Posted On 18 Apr 2019

Comment: Off

The box and whisker visualization offers a view of both the mean and median along with four quartiles to identify statistical outliers. This is part two of a three-part series about Bing’s data distribution tools.

Today, to build upon our working knowledge of data distributions, we’re going to be analyzing CPC data using box and whisker plots. If you missed the first installment, get caught up on histogramsand meet us back here.
If you’ve finished part one of this series, then the histogram on the left should look familiar. The plot on the right is a box and whisker plot, created from the very same set of CPCs that we used in part one. Hooray for continuity!

First, let’s ground ourselves in some basics. Because we are not segmenting our data in any way, and therefore using only one distribution, the CPC value will be expressed on the y-axis, and the x-axis will be null.

Now, let’s go through the components of the box and whisker plot.

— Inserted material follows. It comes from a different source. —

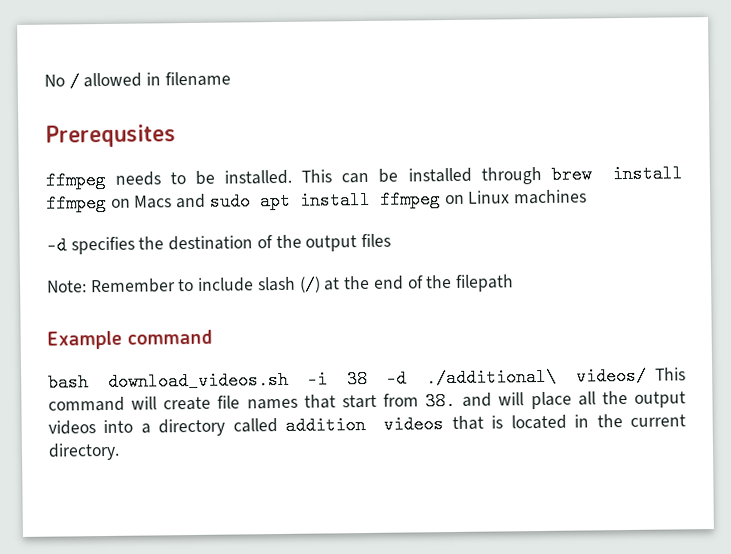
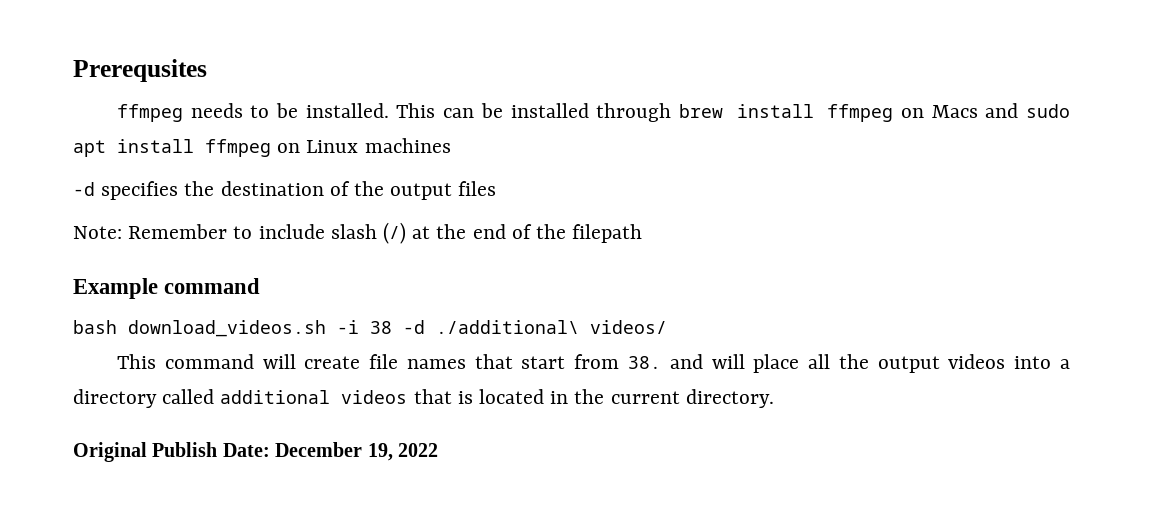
[44,71,231,91] No / allowed in filename // -> (73, 70) none
(647, 376) none -> (667, 327) //
[285,415,367,435] addition -> [220,390,331,404] additional
(120, 451) none -> [73,442,438,462] // Original Publish Date: December 19, 2022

First off, the x.

This x represents the mean value of the distribution, which you’ll recognize as the simple average often associated with your search data. For the purposes of this exercise, the X is your average CPC. To that end, the line in the middle of the box represents the median.

While getting both the mean and median of the distribution in the visualization is a wonderful feature of the box and whisker plot, the four quartiles can help divine a lot of information that we can’t get at through a histogram.

The bottom threshold of the box (or left-most threshold for a horizontally justified plot) is the lower quartile, or first quartile, or Q1, and it represents the number such that 25 percent of observations are less than it and 75 percent are larger. In this context, think of an “observation” as a single data point.

The top threshold of the box (or right-most threshold for a horizontally justified plot) is the upper quartile, or third quartile, or Q3, and it represents the number such that 75 percent of observations are less than it, and 25 percent are larger.

Following this same notation, you can also infer that the median serves as the second quartile, given that 50 percent of observations are greater, and 50 percent are lesser.

This can admittedly becoming a little confusing to keep track of. We’ve found that something that helps with intuition is to think of the quartiles as possessing ranges, and remembering that each range contains roughly a quarter of the total data points in the data set. Perhaps this pursuit would be frowned upon by the statistician purists of the world, but we take a bright view of whatever helps you learn. Hopefully the visual below helps conceptualize.

Now we’re getting somewhere, right? We can observe that the first three quartile ranges of this distribution have a pretty comparable range of values. But the fourth quartile range is a much broader stroke. For this advertiser to lower their CPCs, a focused and precise tactic would be to isolate keywords that fall within that fourth quartile range, and modify the attendant bids.

Alright, but what about those dots?

Data points that render as individual dots can be considered statistical outliers in the context of a data distribution. In our hypothetical scenario, the advertiser is looking for tactics to mitigate CPC cost. In addition to the fourth quartile range, this advertiser should investigate the keywords responsible for these outlier values, and act accordingly.

Hearken back to part one of this series for a moment, and recall that our distribution is right tailed, meaning that the skew is towards values that are greater than the median. Knowing what you know now about both histograms and box and whisker plots, you should be able to intuit the relationship between these two visualizations of the same data.

In the final part of this series, we’ll explore using distributions to identify changes in your data over time.